* What is being asked
Your reply should consist of the entries, copied exactly and stripped of images.

Stored data entries
━━━━━━

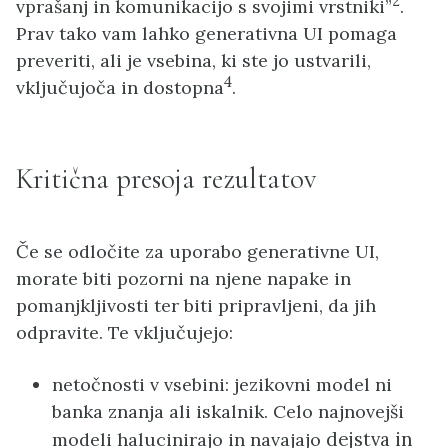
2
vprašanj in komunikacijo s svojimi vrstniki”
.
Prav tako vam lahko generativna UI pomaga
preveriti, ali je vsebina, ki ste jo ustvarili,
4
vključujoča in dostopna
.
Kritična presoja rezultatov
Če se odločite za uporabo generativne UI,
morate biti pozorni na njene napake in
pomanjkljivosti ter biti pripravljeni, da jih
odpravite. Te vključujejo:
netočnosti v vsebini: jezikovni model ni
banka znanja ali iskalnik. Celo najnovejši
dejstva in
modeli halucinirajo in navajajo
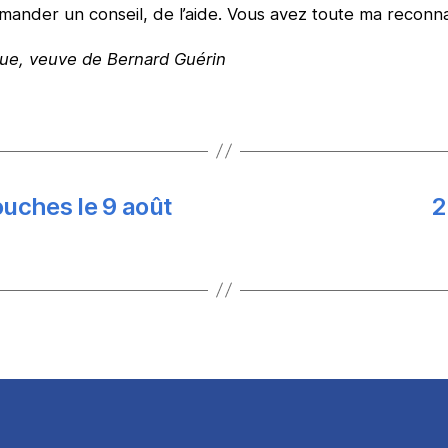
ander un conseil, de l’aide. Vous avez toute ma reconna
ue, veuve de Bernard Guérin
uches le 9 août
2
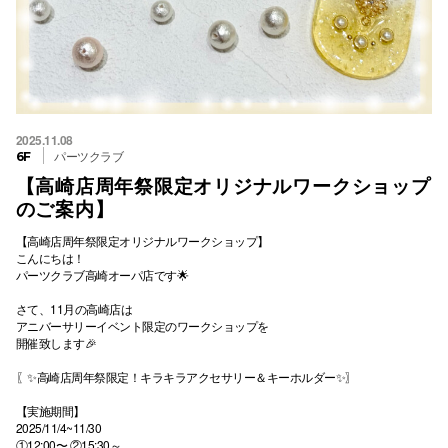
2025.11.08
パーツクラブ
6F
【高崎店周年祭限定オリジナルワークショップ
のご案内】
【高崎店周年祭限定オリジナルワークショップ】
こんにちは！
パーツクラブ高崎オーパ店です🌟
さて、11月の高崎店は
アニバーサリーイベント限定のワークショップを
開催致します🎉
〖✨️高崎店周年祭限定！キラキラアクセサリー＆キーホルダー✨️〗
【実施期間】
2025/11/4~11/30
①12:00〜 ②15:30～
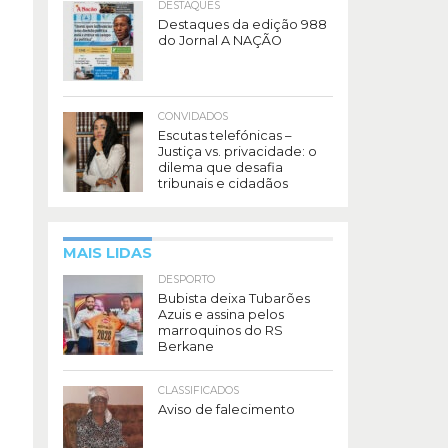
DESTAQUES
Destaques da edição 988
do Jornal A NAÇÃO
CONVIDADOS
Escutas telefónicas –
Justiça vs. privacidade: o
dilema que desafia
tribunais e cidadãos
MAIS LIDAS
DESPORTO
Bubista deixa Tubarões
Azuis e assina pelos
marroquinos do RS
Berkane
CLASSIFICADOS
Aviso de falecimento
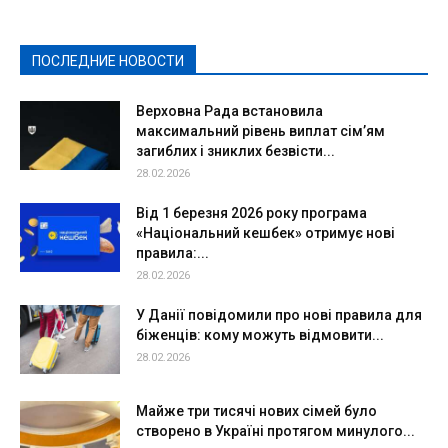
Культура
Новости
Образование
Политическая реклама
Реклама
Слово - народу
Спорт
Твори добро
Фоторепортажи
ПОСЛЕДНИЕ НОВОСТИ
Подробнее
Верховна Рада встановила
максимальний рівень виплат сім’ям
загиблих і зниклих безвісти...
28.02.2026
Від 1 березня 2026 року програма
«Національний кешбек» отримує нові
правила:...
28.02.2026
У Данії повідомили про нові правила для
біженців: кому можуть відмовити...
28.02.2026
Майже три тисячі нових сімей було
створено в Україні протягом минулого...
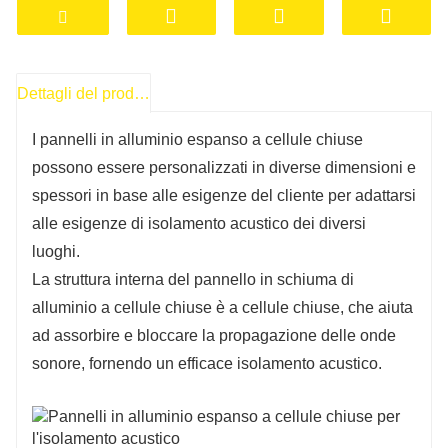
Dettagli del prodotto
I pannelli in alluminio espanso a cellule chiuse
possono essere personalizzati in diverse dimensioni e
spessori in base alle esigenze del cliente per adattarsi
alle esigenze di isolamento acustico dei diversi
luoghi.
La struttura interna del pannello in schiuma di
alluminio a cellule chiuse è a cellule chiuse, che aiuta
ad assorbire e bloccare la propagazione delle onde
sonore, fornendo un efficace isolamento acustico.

━━━━━━

* Task output
2
vprašanj in komunikacijo s svojimi vrstniki”
.
Prav tako vam lahko generativna UI pomaga
preveriti, ali je vsebina, ki ste jo ustvarili,
4
vključujoča in dostopna
.
Kritična presoja rezultatov
Če se odločite za uporabo generativne UI,
morate biti pozorni na njene napake in
pomanjkljivosti ter biti pripravljeni, da jih
odpravite. Te vključujejo:
netočnosti v vsebini: jezikovni model ni
banka znanja ali iskalnik. Celo najnovejši
dejstva in
modeli halucinirajo in navajajo
ander un conseil, de l’aide. Vous avez toute ma reconna
ue, veuve de Bernard Guérin
uches le 9 août
2
2025.11.08
パーツクラブ
6F
【高崎店周年祭限定オリジナルワークショップ
のご案内】
【高崎店周年祭限定オリジナルワークショップ】
こんにちは！
パーツクラブ高崎オーパ店です🌟
さて、11月の高崎店は
アニバーサリーイベント限定のワークショップを
開催致します🎉
〖✨️高崎店周年祭限定！キラキラアクセサリー＆キーホルダー✨️〗
【実施期間】
2025/11/4~11/30
①12:00〜 ②15:30～
DESTAQUES
Destaques da edição 988
do Jornal A NAÇÃO
CONVIDADOS
Escutas telefónicas –
Justiça vs. privacidade: o
dilema que desafia
tribunais e cidadãos
MAIS LIDAS
DESPORTO
Bubista deixa Tubarões
Azuis e assina pelos
marroquinos do RS
Berkane
CLASSIFICADOS
Aviso de falecimento
Культура
Новости
Образование
Политическая реклама
Реклама
Слово - народу
Спорт
Твори добро
Фоторепортажи
ПОСЛЕДНИЕ НОВОСТИ
Подробнее
Верховна Рада встановила
максимальний рівень виплат сім’ям
загиблих і зниклих безвісти...
28.02.2026
Від 1 березня 2026 року програма
«Національний кешбек» отримує нові
правила:...
28.02.2026
У Данії повідомили про нові правила для
біженців: кому можуть відмовити...
28.02.2026
Майже три тисячі нових сімей було
створено в Україні протягом минулого...
Dettagli del prodotto
I pannelli in alluminio espanso a cellule chiuse
possono essere personalizzati in diverse dimensioni e
spessori in base alle esigenze del cliente per adattarsi
alle esigenze di isolamento acustico dei diversi
luoghi.
La struttura interna del pannello in schiuma di
alluminio a cellule chiuse è a cellule chiuse, che aiuta
ad assorbire e bloccare la propagazione delle onde
sonore, fornendo un efficace isolamento acustico.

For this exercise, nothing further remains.